Maduro announced the expulsions in a televised speech after being officially proclaimed the winner of Sunday's election in the South American nation, AFP reported.
The vote was boycotted by the main opposition parties and condemned by the United States, which denounced it as a "sham."
The Venezuelan president declared US charge d'affaires Todd Robinson and deputy head of mission Brian Naranjo "personae non gratae."
"They must leave the country in 48 hours in protest and in defense of the dignity of the Venezuelan homeland... Enough of conspiracies!" he said.
A State Department official said Washington had "not received notification from the Venezuelan government through diplomatic channels," but that if the expulsions are confirmed, "the United States may take appropriate reciprocal action."
In anticipation that Venezuela's charge d'affaires in Washington, Carlos Ron, would be expulsed, he was appointed vice minister of foreign affairs for North America.
On Monday, US President Donald Trump tightened sanctions against Caracas, making it harder for the government to sell off state assets.
"I repudiate all the sanctions that are sought against the Bolivarian Republic of Venezuela, because they harm it, they generate suffering for the people of Venezuela," Maduro said in the speech.
He promised to present "evidence" that both diplomats were engaged in a political, military and economic "conspiracy."
Robinson denied the allegations.
"We strongly reject the accusations against me and against" Naranjo, he told journalists in the western city of Merida, promising to return there even despite Maduro expulsing him.
Washington and Caracas have not exchanged ambassadors since 2010, and relations between the two countries have been tense since the late leftist president Hugo Chavez, Maduro's mentor, assumed power in 1999.
Maduro was declared the winner with 68 percent of the vote, but with a record abstention rate.
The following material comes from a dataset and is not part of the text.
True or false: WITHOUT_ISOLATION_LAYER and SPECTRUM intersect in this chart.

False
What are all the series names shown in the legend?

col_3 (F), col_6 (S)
Days before the elections, 11 soldiers were arrested for planning destabilizing actions against Maduro, and they were ordered to prison on Tuesday.
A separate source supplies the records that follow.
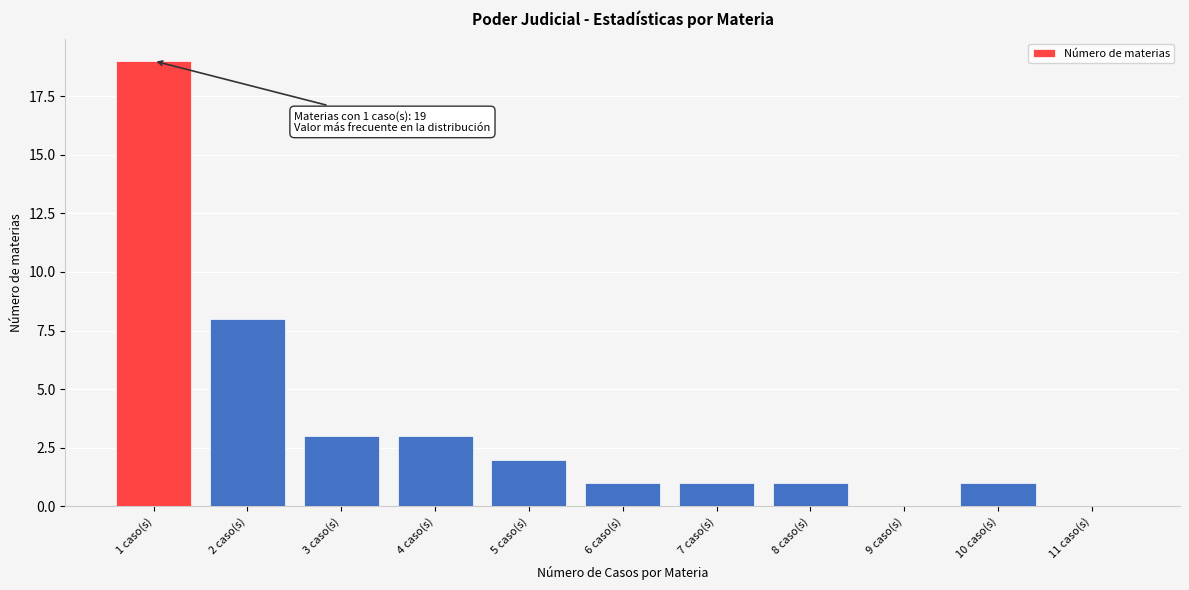

Over which range of the x-axis is the bar tallest?

0.5 to 1.5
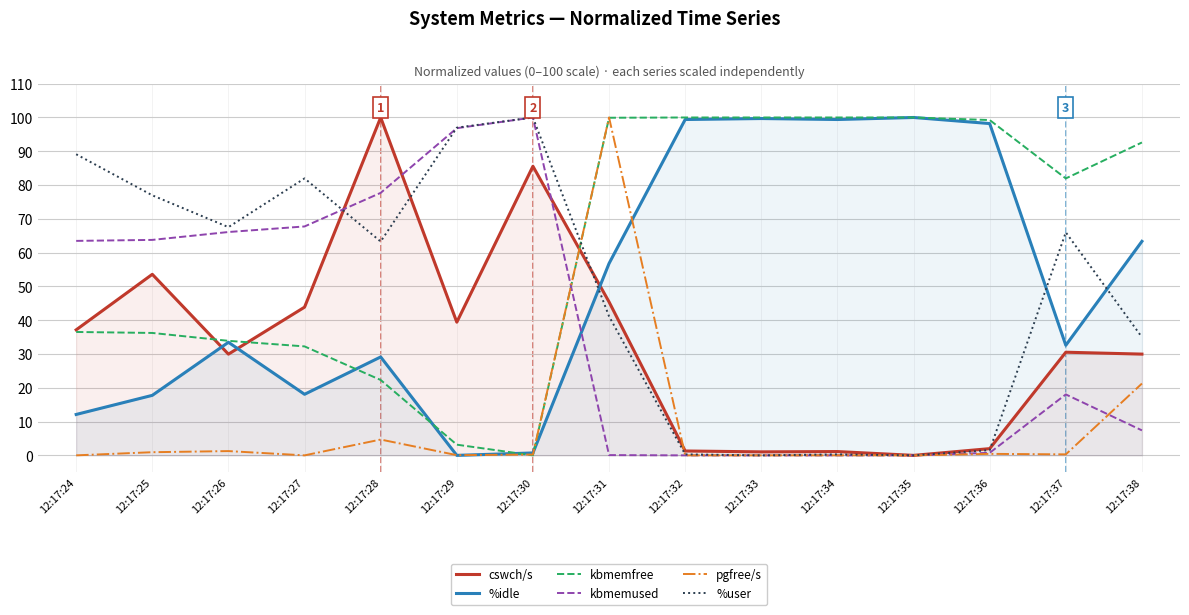

Reading left to right, extract all data points from this chart.

cswch/s: 12:17:24=37.2	12:17:25=53.6	12:17:26=30.0	12:17:27=43.9	12:17:28=100.0	12:17:29=39.4	12:17:30=85.6	12:17:31=45.4	12:17:32=1.3	12:17:33=1.0	12:17:34=1.1	12:17:35=0.0	12:17:36=2.0	12:17:37=30.5	12:17:38=30.0
%idle: 12:17:24=12.1	12:17:25=17.8	12:17:26=33.5	12:17:27=18.1	12:17:28=29.1	12:17:29=0.0	12:17:30=0.7	12:17:31=56.8	12:17:32=99.4	12:17:33=99.7	12:17:34=99.4	12:17:35=100.0	12:17:36=98.2	12:17:37=32.6	12:17:38=63.3
kbmemfree: 12:17:24=36.5	12:17:25=36.2	12:17:26=33.9	12:17:27=32.3	12:17:28=22.3	12:17:29=3.2	12:17:30=0.0	12:17:31=99.9	12:17:32=100.0	12:17:33=100.0	12:17:34=100.0	12:17:35=100.0	12:17:36=99.2	12:17:37=82.0	12:17:38=92.6
kbmemused: 12:17:24=63.5	12:17:25=63.8	12:17:26=66.1	12:17:27=67.7	12:17:28=77.7	12:17:29=96.8	12:17:30=100.0	12:17:31=0.1	12:17:32=0.0	12:17:33=0.0	12:17:34=0.0	12:17:35=0.0	12:17:36=0.8	12:17:37=18.0	12:17:38=7.4
pgfree/s: 12:17:24=0.0	12:17:25=0.9	12:17:26=1.3	12:17:27=0.0	12:17:28=4.7	12:17:29=0.1	12:17:30=0.2	12:17:31=100.0	12:17:32=0.0	12:17:33=0.0	12:17:34=0.0	12:17:35=0.0	12:17:36=0.4	12:17:37=0.3	12:17:38=21.3
%user: 12:17:24=89.1	12:17:25=77.0	12:17:26=67.5	12:17:27=82.0	12:17:28=63.3	12:17:29=97.0	12:17:30=100.0	12:17:31=41.1	12:17:32=0.3	12:17:33=0.0	12:17:34=0.3	12:17:35=0.0	12:17:36=1.5	12:17:37=66.0	12:17:38=35.0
Venezuelans are reeling under a deepening crisis, with hyperinflation projected by the IMF to reach 13,800 percent this year and dire shortages of food and medicine.
The Foreign Ministry earlier lashed out at the US sanctions, accusing Washington of intensifying a "criminal financial and economic blockade," which it called a crime against humanity for impeding "access to essential goods."
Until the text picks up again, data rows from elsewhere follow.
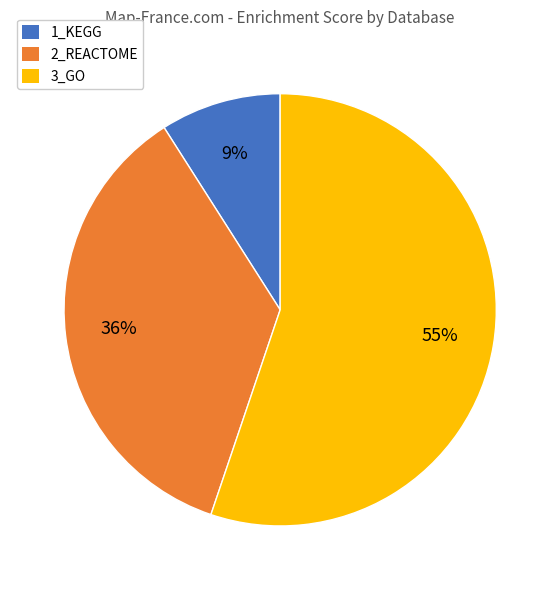

The 3_GO slice represents 63% of the pie. True or false?

False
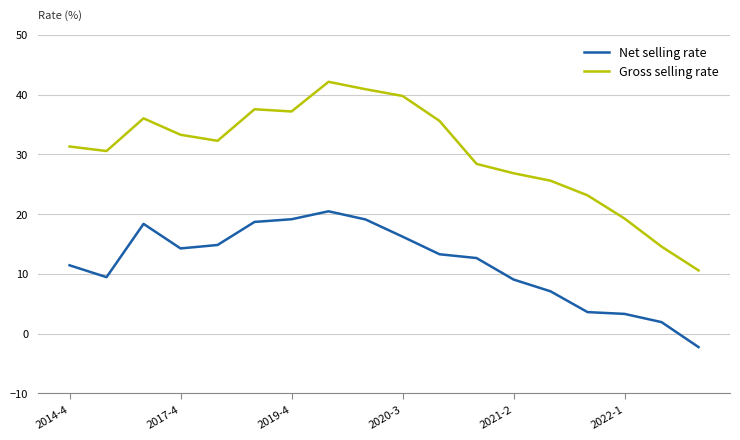

How many categories are shown in the chart?

18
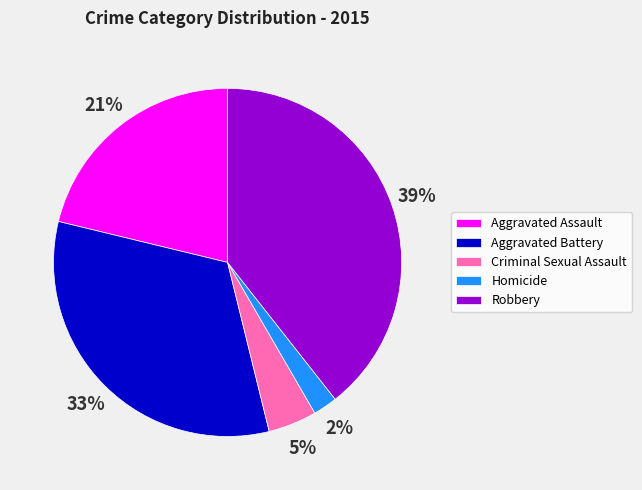

Which has a higher value, Criminal Sexual Assault or Aggravated Battery?

Aggravated Battery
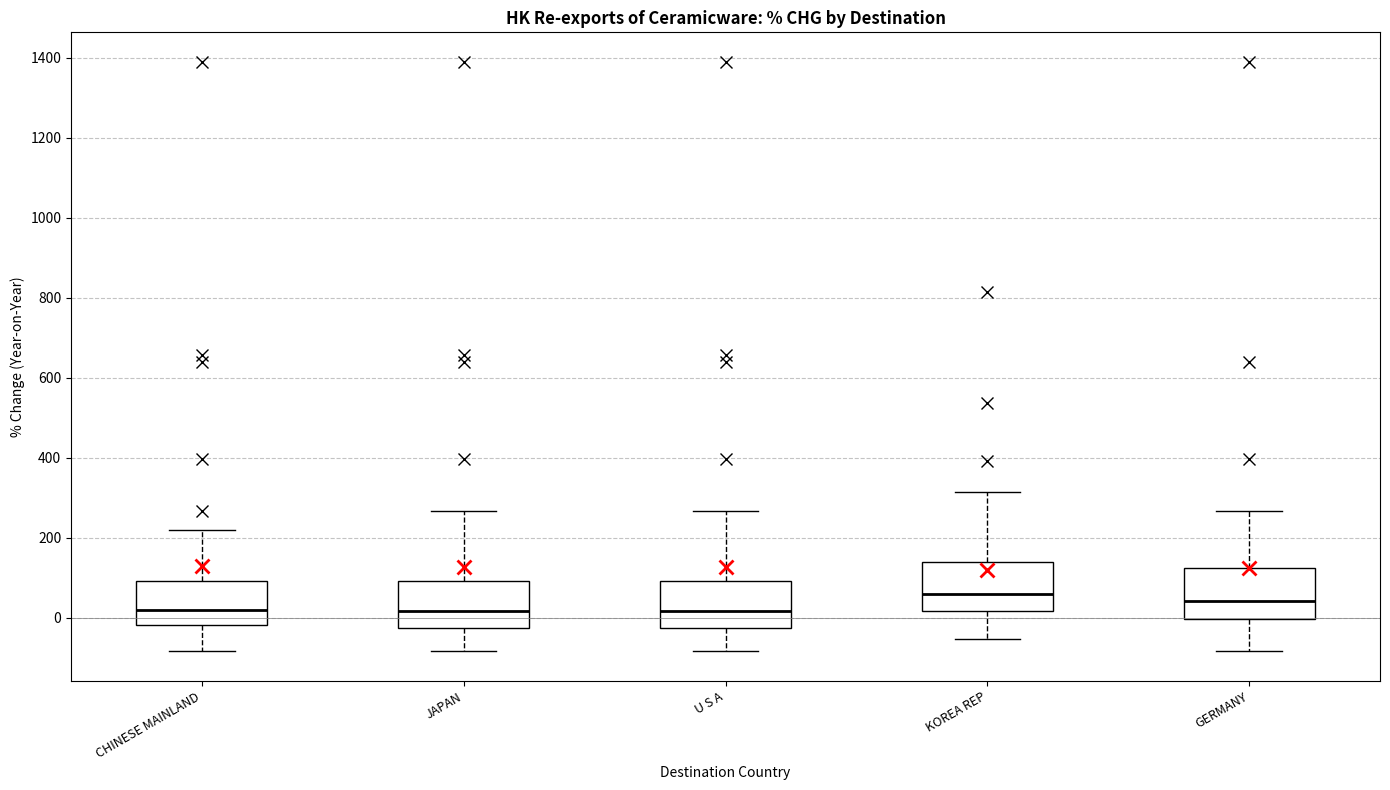

Reading left to right, read every box against the y-axis: the position of its median line, the range the box covers, and the ends of its whiskers. The values are not printed on the chart, so give them approximately, as read against the axis.

CHINESE MAINLAND: median 20, box -20 to 100, whiskers -80 to 220
JAPAN: median 20, box -20 to 100, whiskers -80 to 260
U S A: median 20, box -20 to 100, whiskers -80 to 260
KOREA REP: median 60, box 20 to 140, whiskers -60 to 320
GERMANY: median 40, box 0 to 120, whiskers -80 to 260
It said US policy "promotes hatred, intolerance and political and financial lynching" of Venezuela.
Washington has previously slapped sanctions on the president and his senior aides, and banned US entities from buying any more debt from Caracas or state oil company PDVSA.
The European Union said it was also weighing new sanctions after the election was marred by "irregularities" and failed to meet international standards.